The issue came to a head as the International Swaps and Derivatives Association was preparing a paper on central counterparty (CCP) risk management best practice in the wake of the Nasdaq default, which was published in late January. During its drafting, at least one large bank was adamant the language in the paper should be softened, according to two sources. The bank wanted to make sure the paper did not “mandate” bank participation in the DMGs of too many CCPs, and asked for specific language to make sure this wasn’t the case.

Isda declined to comment specifically on the language used in the paper.

“As we live in a constrained world with trading more and more electronic, there are often not that many traders any more – and you can’t send an algorithm to a CCP,” says Ulrich Karl, head of clearing services at Isda. “In over-the-counter derivatives, there was consensus that there should be mandatory DMG participation. In listed CCPs, where the auction is an option in most cases, it was felt that a CCP should at least offer DMG participation to members.”

Isda’s paper says CCPs “should consider establishing a DMG, at least if the auction is mandatory”, adding that member participation could be voluntary if an auction is “just one tool” to liquidate portfolios.

In a subsequent footnote, the paper adds: “Further work on this topic will be conducted as part of the industry response to the Iosco auction design work.”

Global regulators, including the International Organization of Securities Commissions, are scrutinising CCPs’ auction processes in the light of losses at Nasdaq Clearing – a process that will include reviews of how CCPs co-ordinate between one another and share information in the event of a cross-member default.

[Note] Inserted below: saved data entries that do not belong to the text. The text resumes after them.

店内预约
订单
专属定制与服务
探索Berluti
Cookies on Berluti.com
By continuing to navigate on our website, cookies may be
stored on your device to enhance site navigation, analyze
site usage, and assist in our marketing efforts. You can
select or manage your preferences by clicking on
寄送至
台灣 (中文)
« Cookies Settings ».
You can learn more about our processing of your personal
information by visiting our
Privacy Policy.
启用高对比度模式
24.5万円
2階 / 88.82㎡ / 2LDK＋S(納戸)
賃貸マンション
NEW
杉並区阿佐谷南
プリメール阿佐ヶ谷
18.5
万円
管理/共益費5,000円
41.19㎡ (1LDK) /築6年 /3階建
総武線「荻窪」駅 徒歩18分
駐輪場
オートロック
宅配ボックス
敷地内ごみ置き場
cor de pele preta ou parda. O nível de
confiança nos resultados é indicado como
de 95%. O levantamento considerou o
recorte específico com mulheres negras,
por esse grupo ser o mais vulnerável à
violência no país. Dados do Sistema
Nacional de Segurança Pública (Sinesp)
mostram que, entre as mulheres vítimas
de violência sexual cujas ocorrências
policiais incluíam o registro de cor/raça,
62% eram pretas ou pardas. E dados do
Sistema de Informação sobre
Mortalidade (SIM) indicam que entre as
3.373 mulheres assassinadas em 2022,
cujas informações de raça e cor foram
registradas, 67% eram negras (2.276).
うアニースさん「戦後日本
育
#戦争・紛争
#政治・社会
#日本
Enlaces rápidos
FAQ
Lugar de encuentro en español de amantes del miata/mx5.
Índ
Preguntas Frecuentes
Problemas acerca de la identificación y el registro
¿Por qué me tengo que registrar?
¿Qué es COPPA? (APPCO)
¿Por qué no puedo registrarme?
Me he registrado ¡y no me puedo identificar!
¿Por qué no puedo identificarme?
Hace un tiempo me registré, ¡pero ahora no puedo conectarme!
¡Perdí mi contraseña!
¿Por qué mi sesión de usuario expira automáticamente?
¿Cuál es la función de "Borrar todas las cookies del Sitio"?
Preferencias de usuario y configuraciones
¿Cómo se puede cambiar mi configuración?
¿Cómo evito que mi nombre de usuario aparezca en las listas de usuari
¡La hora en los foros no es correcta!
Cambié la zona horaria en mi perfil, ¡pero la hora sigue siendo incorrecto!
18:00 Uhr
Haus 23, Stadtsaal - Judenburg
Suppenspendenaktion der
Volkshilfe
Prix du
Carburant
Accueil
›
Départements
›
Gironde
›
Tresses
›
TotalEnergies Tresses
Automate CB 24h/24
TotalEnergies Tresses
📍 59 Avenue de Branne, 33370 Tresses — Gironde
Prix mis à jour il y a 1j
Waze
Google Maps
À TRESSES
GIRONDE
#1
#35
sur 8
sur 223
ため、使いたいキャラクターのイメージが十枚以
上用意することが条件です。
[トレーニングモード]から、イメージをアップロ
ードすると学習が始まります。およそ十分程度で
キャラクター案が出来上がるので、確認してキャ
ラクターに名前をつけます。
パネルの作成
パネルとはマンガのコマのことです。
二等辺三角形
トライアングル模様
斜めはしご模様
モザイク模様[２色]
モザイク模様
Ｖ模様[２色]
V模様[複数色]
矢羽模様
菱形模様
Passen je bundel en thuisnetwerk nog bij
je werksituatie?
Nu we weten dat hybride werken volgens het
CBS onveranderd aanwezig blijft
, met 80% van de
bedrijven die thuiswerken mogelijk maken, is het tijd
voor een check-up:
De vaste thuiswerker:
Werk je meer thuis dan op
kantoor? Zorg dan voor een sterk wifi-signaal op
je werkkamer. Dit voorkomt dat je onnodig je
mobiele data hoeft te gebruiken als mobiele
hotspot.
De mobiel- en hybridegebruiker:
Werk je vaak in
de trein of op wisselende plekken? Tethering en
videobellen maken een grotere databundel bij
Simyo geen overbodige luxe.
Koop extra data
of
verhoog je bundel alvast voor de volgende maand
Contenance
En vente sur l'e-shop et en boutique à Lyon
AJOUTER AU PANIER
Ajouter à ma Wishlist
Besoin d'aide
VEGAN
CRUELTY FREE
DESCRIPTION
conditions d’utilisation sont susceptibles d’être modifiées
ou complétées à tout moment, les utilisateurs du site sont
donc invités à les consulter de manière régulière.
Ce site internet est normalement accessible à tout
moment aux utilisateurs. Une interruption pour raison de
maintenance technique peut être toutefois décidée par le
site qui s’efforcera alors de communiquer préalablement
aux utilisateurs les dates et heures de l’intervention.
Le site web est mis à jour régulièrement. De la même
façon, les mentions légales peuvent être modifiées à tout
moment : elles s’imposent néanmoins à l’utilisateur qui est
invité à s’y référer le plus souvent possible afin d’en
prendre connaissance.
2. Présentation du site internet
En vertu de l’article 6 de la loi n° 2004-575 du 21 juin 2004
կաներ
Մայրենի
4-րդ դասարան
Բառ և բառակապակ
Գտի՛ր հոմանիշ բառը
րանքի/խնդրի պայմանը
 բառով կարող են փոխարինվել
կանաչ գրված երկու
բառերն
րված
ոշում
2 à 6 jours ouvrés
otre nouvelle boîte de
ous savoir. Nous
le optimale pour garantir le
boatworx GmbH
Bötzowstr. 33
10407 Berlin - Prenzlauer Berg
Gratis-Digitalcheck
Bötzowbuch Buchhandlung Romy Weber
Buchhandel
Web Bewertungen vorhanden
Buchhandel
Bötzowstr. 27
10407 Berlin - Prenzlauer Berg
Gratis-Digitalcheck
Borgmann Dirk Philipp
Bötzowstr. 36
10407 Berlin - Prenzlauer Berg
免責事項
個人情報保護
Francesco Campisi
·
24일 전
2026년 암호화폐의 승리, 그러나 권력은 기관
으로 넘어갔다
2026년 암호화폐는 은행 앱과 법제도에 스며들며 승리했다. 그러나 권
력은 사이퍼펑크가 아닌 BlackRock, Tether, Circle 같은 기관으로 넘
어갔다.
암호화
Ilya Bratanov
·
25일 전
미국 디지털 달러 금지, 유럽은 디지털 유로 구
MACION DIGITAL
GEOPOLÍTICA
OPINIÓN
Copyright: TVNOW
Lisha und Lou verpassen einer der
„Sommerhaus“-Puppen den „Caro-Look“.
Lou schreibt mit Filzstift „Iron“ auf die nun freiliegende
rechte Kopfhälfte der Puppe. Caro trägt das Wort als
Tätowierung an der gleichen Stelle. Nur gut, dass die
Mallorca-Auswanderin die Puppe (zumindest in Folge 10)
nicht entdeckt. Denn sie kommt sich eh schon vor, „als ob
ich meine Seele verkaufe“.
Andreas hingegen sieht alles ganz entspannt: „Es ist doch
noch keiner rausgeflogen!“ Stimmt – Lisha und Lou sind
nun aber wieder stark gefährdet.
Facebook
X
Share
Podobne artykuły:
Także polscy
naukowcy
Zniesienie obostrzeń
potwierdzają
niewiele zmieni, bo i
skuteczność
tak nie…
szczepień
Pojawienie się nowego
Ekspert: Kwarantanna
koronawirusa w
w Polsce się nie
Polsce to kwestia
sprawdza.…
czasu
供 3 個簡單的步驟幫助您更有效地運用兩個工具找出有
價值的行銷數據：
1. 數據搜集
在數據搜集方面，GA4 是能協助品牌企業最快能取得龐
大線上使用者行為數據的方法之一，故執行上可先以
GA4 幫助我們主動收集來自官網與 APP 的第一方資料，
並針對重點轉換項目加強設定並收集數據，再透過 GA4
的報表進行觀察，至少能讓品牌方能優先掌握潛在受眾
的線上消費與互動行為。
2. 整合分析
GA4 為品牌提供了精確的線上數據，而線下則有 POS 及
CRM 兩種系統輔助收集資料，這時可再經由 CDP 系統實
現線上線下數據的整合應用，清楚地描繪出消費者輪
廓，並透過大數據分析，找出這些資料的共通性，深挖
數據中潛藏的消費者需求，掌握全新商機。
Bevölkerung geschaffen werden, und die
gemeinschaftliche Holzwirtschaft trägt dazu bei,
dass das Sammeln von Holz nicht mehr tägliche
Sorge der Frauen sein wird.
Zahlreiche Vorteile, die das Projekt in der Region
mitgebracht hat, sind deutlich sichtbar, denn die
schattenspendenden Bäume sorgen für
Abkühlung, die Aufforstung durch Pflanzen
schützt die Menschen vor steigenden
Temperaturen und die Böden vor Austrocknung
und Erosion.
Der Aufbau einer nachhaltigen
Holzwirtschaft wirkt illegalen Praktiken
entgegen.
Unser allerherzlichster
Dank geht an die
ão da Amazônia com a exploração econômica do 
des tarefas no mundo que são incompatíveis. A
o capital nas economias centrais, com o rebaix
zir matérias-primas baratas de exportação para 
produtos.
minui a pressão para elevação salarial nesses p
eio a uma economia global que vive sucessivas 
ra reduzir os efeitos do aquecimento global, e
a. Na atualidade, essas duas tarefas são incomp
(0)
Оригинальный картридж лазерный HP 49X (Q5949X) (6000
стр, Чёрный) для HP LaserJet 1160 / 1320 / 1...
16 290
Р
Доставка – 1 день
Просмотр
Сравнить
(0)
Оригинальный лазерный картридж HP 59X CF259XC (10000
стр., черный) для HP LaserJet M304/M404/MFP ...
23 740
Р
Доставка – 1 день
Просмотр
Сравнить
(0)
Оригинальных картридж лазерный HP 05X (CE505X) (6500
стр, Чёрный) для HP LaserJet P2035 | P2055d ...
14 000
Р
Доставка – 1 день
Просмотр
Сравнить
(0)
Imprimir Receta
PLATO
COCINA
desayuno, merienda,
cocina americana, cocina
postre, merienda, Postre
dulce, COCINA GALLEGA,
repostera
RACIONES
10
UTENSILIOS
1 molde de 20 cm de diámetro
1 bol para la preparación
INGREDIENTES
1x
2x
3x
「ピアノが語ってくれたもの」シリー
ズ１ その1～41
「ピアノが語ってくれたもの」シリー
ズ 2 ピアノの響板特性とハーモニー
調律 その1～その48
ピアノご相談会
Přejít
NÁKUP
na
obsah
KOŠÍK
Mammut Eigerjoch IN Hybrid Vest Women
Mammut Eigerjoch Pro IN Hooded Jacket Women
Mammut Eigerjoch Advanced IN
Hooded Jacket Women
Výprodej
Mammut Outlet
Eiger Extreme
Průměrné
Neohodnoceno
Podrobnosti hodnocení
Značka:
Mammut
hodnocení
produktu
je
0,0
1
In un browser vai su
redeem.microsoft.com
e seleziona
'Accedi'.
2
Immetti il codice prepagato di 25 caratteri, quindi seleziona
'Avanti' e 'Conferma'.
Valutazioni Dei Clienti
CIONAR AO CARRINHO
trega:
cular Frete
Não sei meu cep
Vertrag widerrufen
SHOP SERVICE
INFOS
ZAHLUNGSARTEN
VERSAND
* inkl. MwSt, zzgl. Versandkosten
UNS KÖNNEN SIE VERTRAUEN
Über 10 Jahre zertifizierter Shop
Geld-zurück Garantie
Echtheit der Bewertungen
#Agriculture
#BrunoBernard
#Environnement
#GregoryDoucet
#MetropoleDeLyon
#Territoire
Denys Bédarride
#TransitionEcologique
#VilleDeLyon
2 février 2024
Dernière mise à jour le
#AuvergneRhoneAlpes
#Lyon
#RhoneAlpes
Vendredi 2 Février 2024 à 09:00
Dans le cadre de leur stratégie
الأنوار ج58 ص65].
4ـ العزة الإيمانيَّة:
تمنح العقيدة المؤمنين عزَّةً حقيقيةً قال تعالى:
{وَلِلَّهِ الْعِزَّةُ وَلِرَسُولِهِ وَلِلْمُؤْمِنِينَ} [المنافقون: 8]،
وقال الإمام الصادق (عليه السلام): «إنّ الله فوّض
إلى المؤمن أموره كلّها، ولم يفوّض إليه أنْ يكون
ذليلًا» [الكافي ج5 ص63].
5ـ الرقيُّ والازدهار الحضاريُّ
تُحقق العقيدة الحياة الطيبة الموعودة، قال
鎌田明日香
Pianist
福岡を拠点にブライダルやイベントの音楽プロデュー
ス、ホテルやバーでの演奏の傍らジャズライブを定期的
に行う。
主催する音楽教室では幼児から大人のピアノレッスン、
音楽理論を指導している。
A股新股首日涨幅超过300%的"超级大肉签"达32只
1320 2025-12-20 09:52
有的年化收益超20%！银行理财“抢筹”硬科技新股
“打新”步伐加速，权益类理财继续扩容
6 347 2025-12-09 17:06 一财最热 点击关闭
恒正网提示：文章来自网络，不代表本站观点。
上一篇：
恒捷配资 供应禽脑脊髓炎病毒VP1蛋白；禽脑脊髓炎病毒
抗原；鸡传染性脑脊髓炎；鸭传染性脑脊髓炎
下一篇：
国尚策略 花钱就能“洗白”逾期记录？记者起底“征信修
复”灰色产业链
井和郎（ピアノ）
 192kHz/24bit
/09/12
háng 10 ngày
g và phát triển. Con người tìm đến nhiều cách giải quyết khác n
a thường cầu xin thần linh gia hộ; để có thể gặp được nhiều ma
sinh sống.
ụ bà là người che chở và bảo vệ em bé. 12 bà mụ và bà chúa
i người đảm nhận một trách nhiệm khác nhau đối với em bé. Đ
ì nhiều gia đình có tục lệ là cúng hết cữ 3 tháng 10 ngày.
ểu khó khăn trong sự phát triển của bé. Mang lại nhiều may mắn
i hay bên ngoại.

Eurex is a prominent exception to the norm among futures clearers. For its listed derivatives business, the firm appoints default management committees with two to four clearing member representatives, with one specialist committee formed for each product liquidation group, such as equity derivatives.

Other CCPs are more hesitant to tap clearing members for their DMGs. “I wouldn’t rule it out [inviting clearing members to DMGs], but we do have a risk committee in futures and options products that we can go to in an advisement role, during a default,” says Lee Betsill, chief risk officer at CME Clearing.

“But, generally speaking, listed products are much simpler, and the inherent risks of the portfolios are more easily identifiable. Exchange-traded contracts are more liquid, and there is an order book we can go to for liquidation.”

Multiple CCP risk experts speaking to argue that having greater trader expertise on hand at listed clearing houses would be a good thing – but acknowledge the difficulty of demanding firm commitments from members. Many voice concerns that, during times of crisis, where multiple CCPs have to deal with auctions all at once, trading desks face being drained of their best talent, hampering their ability to continue normal operations.

CCPs do employ their own traders, and populate their risk management teams with former traders – but market participants point out that DMGs need a blend of current market experience when handling a live default.

CCPs can’t hire a trader on the basis that there might be a default in five years’ time, because it’s a very boring job, and he or she will no longer be current in the market,” says the head of clearing at a third large bank. “So you need current expertise. But as a dealer, that resource is then lost to you. To be honest, this is more of an onerous obligation of membership, rather than an opportunity.”